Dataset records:
____________

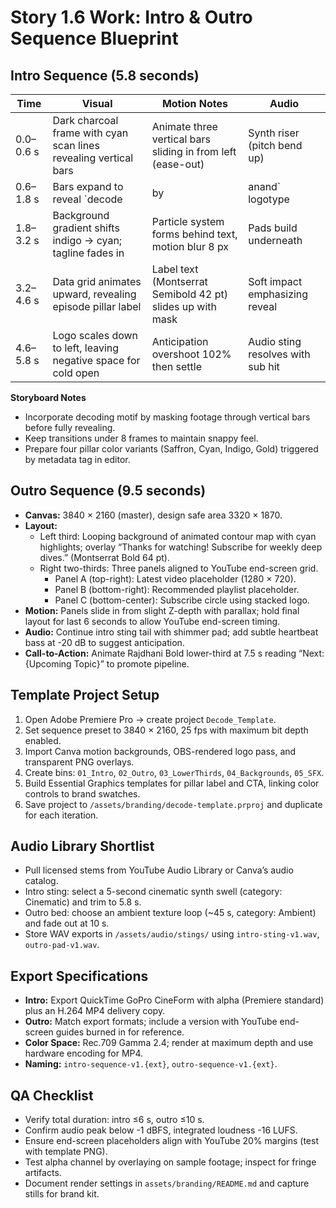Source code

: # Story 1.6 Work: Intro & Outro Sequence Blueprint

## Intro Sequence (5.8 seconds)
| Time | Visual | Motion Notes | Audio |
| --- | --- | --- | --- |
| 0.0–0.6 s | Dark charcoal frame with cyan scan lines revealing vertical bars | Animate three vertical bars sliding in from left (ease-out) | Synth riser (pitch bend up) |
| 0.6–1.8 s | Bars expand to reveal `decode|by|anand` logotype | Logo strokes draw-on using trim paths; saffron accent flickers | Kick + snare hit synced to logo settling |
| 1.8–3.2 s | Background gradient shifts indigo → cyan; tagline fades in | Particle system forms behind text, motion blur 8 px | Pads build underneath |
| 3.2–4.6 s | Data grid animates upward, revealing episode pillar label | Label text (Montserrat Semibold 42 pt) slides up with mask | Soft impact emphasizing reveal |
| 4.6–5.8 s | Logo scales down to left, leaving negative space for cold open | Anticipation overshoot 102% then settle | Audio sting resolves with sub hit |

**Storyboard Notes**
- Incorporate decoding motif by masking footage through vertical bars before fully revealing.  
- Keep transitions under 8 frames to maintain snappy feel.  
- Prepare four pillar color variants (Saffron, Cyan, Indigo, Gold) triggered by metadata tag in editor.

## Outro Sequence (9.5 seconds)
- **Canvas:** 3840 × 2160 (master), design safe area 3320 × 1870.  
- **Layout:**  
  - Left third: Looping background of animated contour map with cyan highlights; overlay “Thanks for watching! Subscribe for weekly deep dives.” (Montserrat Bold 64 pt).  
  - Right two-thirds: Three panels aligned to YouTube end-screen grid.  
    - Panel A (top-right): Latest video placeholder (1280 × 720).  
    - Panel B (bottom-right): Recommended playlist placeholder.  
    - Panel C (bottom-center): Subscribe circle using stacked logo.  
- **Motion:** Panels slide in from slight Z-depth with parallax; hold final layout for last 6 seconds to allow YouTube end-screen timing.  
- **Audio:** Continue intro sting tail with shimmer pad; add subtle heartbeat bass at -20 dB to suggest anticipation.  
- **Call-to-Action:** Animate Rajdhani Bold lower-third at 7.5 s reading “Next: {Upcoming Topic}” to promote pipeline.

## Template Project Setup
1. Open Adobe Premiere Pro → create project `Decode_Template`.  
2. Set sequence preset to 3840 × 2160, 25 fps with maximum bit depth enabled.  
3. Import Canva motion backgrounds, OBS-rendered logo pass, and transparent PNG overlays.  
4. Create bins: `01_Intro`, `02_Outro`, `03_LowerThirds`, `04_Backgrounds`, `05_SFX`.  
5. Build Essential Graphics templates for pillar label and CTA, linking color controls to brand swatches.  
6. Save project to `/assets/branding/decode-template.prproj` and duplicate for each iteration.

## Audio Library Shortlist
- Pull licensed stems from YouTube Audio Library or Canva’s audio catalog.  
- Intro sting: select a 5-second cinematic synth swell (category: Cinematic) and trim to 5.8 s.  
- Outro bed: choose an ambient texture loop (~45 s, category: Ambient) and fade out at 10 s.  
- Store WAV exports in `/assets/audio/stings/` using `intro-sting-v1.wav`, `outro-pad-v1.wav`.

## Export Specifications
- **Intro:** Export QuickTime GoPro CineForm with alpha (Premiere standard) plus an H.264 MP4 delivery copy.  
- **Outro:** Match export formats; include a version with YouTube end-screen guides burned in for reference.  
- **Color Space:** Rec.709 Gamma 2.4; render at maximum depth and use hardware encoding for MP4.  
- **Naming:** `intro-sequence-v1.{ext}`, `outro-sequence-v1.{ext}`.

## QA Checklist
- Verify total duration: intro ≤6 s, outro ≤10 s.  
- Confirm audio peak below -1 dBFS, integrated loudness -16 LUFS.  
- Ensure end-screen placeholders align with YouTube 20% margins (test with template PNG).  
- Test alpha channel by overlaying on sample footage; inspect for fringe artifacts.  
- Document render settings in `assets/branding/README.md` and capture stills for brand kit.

____________

TASK DETAILS
Copy every record verbatim while leaving each picture out.

REPLY TO THE EXERCISE
Source code

: # Story 1.6 Work: Intro & Outro Sequence Blueprint

## Intro Sequence (5.8 seconds)
| Time | Visual | Motion Notes | Audio |
| --- | --- | --- | --- |
| 0.0–0.6 s | Dark charcoal frame with cyan scan lines revealing vertical bars | Animate three vertical bars sliding in from left (ease-out) | Synth riser (pitch bend up) |
| 0.6–1.8 s | Bars expand to reveal `decode|by|anand` logotype | Logo strokes draw-on using trim paths; saffron accent flickers | Kick + snare hit synced to logo settling |
| 1.8–3.2 s | Background gradient shifts indigo → cyan; tagline fades in | Particle system forms behind text, motion blur 8 px | Pads build underneath |
| 3.2–4.6 s | Data grid animates upward, revealing episode pillar label | Label text (Montserrat Semibold 42 pt) slides up with mask | Soft impact emphasizing reveal |
| 4.6–5.8 s | Logo scales down to left, leaving negative space for cold open | Anticipation overshoot 102% then settle | Audio sting resolves with sub hit |

**Storyboard Notes**
- Incorporate decoding motif by masking footage through vertical bars before fully revealing.  
- Keep transitions under 8 frames to maintain snappy feel.  
- Prepare four pillar color variants (Saffron, Cyan, Indigo, Gold) triggered by metadata tag in editor.

## Outro Sequence (9.5 seconds)
- **Canvas:** 3840 × 2160 (master), design safe area 3320 × 1870.  
- **Layout:**  
  - Left third: Looping background of animated contour map with cyan highlights; overlay “Thanks for watching! Subscribe for weekly deep dives.” (Montserrat Bold 64 pt).  
  - Right two-thirds: Three panels aligned to YouTube end-screen grid.  
    - Panel A (top-right): Latest video placeholder (1280 × 720).  
    - Panel B (bottom-right): Recommended playlist placeholder.  
    - Panel C (bottom-center): Subscribe circle using stacked logo.  
- **Motion:** Panels slide in from slight Z-depth with parallax; hold final layout for last 6 seconds to allow YouTube end-screen timing.  
- **Audio:** Continue intro sting tail with shimmer pad; add subtle heartbeat bass at -20 dB to suggest anticipation.  
- **Call-to-Action:** Animate Rajdhani Bold lower-third at 7.5 s reading “Next: {Upcoming Topic}” to promote pipeline.

## Template Project Setup
1. Open Adobe Premiere Pro → create project `Decode_Template`.  
2. Set sequence preset to 3840 × 2160, 25 fps with maximum bit depth enabled.  
3. Import Canva motion backgrounds, OBS-rendered logo pass, and transparent PNG overlays.  
4. Create bins: `01_Intro`, `02_Outro`, `03_LowerThirds`, `04_Backgrounds`, `05_SFX`.  
5. Build Essential Graphics templates for pillar label and CTA, linking color controls to brand swatches.  
6. Save project to `/assets/branding/decode-template.prproj` and duplicate for each iteration.

## Audio Library Shortlist
- Pull licensed stems from YouTube Audio Library or Canva’s audio catalog.  
- Intro sting: select a 5-second cinematic synth swell (category: Cinematic) and trim to 5.8 s.  
- Outro bed: choose an ambient texture loop (~45 s, category: Ambient) and fade out at 10 s.  
- Store WAV exports in `/assets/audio/stings/` using `intro-sting-v1.wav`, `outro-pad-v1.wav`.

## Export Specifications
- **Intro:** Export QuickTime GoPro CineForm with alpha (Premiere standard) plus an H.264 MP4 delivery copy.  
- **Outro:** Match export formats; include a version with YouTube end-screen guides burned in for reference.  
- **Color Space:** Rec.709 Gamma 2.4; render at maximum depth and use hardware encoding for MP4.  
- **Naming:** `intro-sequence-v1.{ext}`, `outro-sequence-v1.{ext}`.

## QA Checklist
- Verify total duration: intro ≤6 s, outro ≤10 s.  
- Confirm audio peak below -1 dBFS, integrated loudness -16 LUFS.  
- Ensure end-screen placeholders align with YouTube 20% margins (test with template PNG).  
- Test alpha channel by overlaying on sample footage; inspect for fringe artifacts.  
- Document render settings in `assets/branding/README.md` and capture stills for brand kit.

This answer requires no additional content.